Microsoft wants to kill SMS logins for good
The familiar “enter the code we just texted you” experience may soon disappear from personal Microsoft accounts. The company is quietly shifting users away from SMS verification and toward passkeys, authenticator apps, and verified email recovery instead.

Microsoft says the reason is that text message security has become a weak link. SMS codes are vulnerable to phishing, social engineering, and SIM-swap attacks, where criminals steal a victim’s phone number to intercept login codes. In Microsoft’s view, passwords and text messages belong to an older internet era that attackers already know how to exploit.
The replacement is passkeys, a system that uses your device itself as proof of identity.
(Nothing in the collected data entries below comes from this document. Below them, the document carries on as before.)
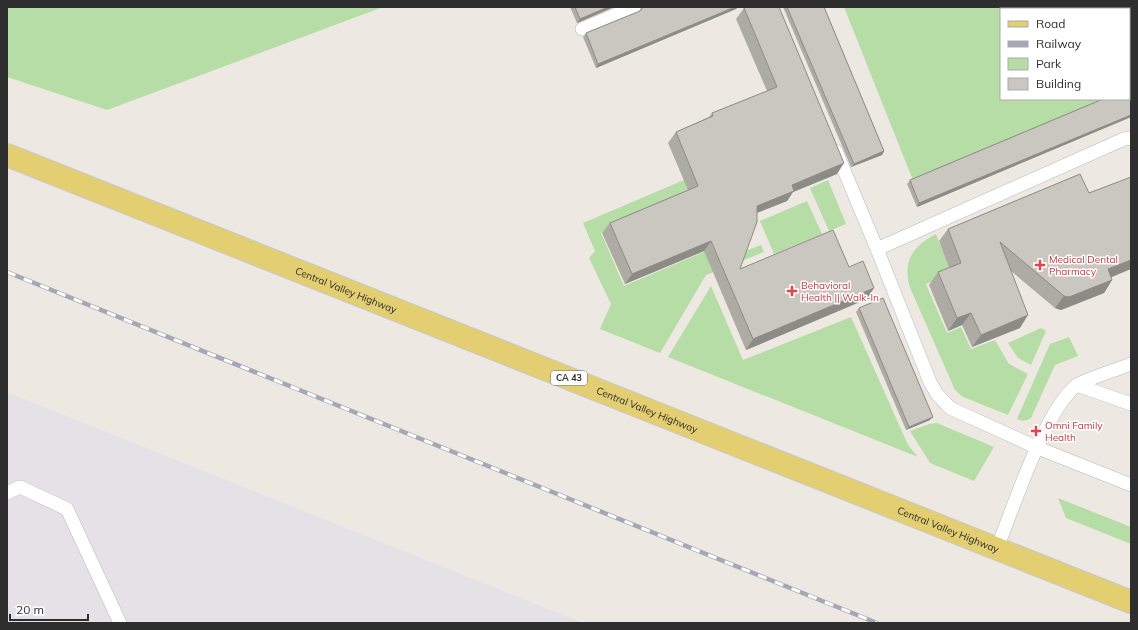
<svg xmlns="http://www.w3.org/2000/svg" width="1138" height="630" font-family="Mulish,sans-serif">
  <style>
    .industrial { fill: #e4e2e7 }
    .green { fill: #b6dda6 }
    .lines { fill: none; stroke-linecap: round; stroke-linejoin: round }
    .lane-casing { stroke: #b6b7c0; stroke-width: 14 }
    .primary-casing { stroke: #c9c9c9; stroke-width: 24 }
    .lane { stroke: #fff; stroke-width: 13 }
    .primary { stroke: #e3ce72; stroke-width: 22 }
    .rail-casing { stroke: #a5a7b6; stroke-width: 4.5 }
    .rail { stroke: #fff; stroke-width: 3; stroke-dasharray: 9; stroke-linecap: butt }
    .wall { fill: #aeaba5 }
    .shaded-wall { fill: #8d8b86 }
    .building { fill: #cac7c0; stroke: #8d8b86 }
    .health-dot { fill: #e0444e; stroke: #fff; stroke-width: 1.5 }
    .labels { text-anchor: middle; stroke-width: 3; stroke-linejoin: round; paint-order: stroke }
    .shield { fill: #fff; stroke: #6d6d6d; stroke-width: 1 }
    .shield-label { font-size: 9px; font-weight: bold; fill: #2e2e2e }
    .health-label { font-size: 10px; fill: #be3a42; stroke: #fff; text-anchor: start }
    .street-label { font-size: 10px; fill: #2e2e2e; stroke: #fff }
  </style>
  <rect width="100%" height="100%" fill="#ede9e2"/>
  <polygon class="industrial" points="7,392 583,623 7,623"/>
  <g class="green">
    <polygon points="7,7 383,7 107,110 7,77"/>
    <polygon points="844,7 1131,7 1131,97 1129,98 1129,9 1001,9 1001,99 1126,99 916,188"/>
    <polygon points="691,177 698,191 601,233 624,286 720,245 726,258 761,245 764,252 706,275 660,353 600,329 611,304 589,258 595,251 583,223"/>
    <polygon points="828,180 846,224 829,231 810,188"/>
    <polygon points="807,201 822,234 774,254 760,221"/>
    <path d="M936 234 951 273 926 284 947 333 961 327 971 349 995 340 1009 364 1028 374 1008 415 963 397 955 390 911 290C901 264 912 246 936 234Z"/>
    <polygon points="711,286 743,360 851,317 908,445 918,457 668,357"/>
    <polygon points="1041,328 1046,331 1031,365 1018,358 1008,343"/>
    <path d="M1069 337 1078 356 1055 365 1031 418C1026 421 1022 422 1017 419L1050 344Z"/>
    <polygon points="937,423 994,447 974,481 930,463 910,431 929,424"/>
    <polygon points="1058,498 1131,527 1131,544 1066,518"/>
  </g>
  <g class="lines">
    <g class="lane-casing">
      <g id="lane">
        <polyline points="582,29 634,7"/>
        <polyline points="836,151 877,249 1124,139 1131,138"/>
        <polyline points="877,249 930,382 937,394 950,408 1038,448 1131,485"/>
        <polyline points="1077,385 1131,404"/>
        <polyline points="7,493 20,487 67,509 120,623"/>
        <path d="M997 548C1013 509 1045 409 1077 385 1086 379 1119 369 1131 364"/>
      </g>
    </g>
    <g class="primary-casing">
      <g id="primary">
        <path id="s1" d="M7 155 1131 602"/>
      </g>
    </g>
    <use href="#lane" class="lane"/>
    <use href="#primary" class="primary"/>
    <g class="rail-casing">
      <polyline id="rail" points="7,272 877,623"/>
    </g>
    <use href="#rail" class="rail"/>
  </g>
  <g class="wall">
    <polygon points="570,7 614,7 577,23"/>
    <polygon points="641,7 738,7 736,9 596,68 583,37 586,33 640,11 641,10"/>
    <polygon points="783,7 824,7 884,151 882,155 851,167"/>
    <polygon points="744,8 837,174 793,192 787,201 757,213 740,269 849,267 867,299 746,350 704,251 625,284 602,233 610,223 688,190 668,143 676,132 709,117 712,113 767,91 736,19"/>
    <polygon points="1131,87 1131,117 917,207 907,184 910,180"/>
    <polygon points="1080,174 1112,280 1104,293 1061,310 1055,308 1011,271 1020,328 972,347 962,325 948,331 929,285 938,272 949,268 939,241 948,229"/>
    <polygon points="859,308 930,420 906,430 856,312"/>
  </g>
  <g class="shaded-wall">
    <polygon points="608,7 614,7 577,23 580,19"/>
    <polygon points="735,7 738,7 736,9 596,68 598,64"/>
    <polygon points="1131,115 1131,117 917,207 919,203"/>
    <polygon points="884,151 882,155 851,167 854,164"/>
    <polygon points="844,163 837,174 793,192 787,201 749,216 757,206 792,185"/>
    <polygon points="711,241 704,251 625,284 632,274"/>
    <polygon points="1131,260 1131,269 1100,282 1108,269"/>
    <polygon points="1112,280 1104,293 1061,310 1055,308 1064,296"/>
    <polygon points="874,288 867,299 746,350 753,339"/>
    <polygon points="971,313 962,325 948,331 957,318"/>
    <polygon points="1028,315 1020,328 972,347 981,335"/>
    <polygon points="933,417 930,420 906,430 909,427"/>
  </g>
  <g class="building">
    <polygon points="575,7 608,7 580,19"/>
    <polygon points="643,7 735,7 598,64 586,33 640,11"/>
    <polygon points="747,7 779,7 844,163 792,185 794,191 757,206 757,222 740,269 833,230 849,267 863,261 874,288 753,339 711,241 632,274 610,223 698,186 676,132 713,116 712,113 777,87 744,8"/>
    <polygon points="787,7 824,7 884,151 854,164"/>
    <polygon points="1131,87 1131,115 919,203 910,180 1103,99 1129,99 1129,88"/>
    <polygon points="1080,174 1089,193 1131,177 1131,260 1108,269 1112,280 1069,297 1064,296 1000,242 1028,315 981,335 971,313 957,318 938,272 961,263 948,229"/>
    <polygon points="883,298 933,417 909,427 859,308"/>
  </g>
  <g class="health-dot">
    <path d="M1038 259h4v4h4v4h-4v4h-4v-4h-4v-4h4z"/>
    <path d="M790 285h4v4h4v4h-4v4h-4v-4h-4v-4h4z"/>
    <path d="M1034 425h4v4h4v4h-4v4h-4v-4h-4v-4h4z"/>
  </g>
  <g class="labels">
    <rect class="shield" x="551" y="371" width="36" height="14" rx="3"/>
    <g class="shield-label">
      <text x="569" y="381">CA 43</text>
    </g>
    <g class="health-label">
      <text x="1049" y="263">Medical Dental<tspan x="1049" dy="12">Pharmacy</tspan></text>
      <text x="801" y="289">Behavioral<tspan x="801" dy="12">Health || Walk-In</tspan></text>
      <text x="1045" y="429">Omni Family<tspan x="1045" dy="12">Health</tspan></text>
    </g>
    <g class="street-label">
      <text dy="4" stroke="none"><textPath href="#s1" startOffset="365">Central Valley Highway</textPath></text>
      <text dy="4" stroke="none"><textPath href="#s1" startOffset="689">Central Valley Highway</textPath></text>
      <text dy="4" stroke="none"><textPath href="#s1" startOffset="1013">Central Valley Highway</textPath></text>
    </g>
  </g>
  <rect width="1138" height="630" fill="none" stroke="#2e2e2e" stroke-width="16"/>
  <rect x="1000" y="8" width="130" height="92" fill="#ffffff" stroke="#ababab"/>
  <rect x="1008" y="21" width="20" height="6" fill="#e3ce72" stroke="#ababab"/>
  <text x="1036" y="28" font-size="12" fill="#2e2e2e">Road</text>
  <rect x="1008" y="41" width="20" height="6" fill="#a5a7b6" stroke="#ababab"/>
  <text x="1036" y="48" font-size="12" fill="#2e2e2e">Railway</text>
  <rect x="1008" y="58" width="20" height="12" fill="#b6dda6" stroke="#ababab"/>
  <text x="1036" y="68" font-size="12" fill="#2e2e2e">Park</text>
  <rect x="1008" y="78" width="20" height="12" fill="#cac7c0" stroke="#ababab"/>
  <text x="1036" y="88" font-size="12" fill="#2e2e2e">Building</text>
  <path d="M10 614v6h78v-6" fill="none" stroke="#2e2e2e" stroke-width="2"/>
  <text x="16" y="614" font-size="12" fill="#2e2e2e" stroke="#ffffff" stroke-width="3" paint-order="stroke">20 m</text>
</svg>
Instead of typing a password and waiting for a code, users authenticate with fingerprints, facial recognition, or a device PIN. Microsoft describes it as both safer and more seamless, since nothing sensitive is being sent through text messages.
The transition has already started quietly. New Microsoft accounts are no longer consistently offered SMS recovery options, and users are increasingly seeing prompts encouraging them to switch to passkeys under banners like “Sign in faster”.
Not everyone is thrilled. While passkeys improve security, critics argue they can become awkward in real-world use, especially for people changing multiple devices, operating systems, or temporary logins. What used to take a phone number and a quick text can now involve QR codes, device syncing, or ecosystem-specific workarounds.
Still, Microsoft appears fully committed to the change. The company has spent months pushing a broader “passwordless” strategy across Windows 11 and its online services.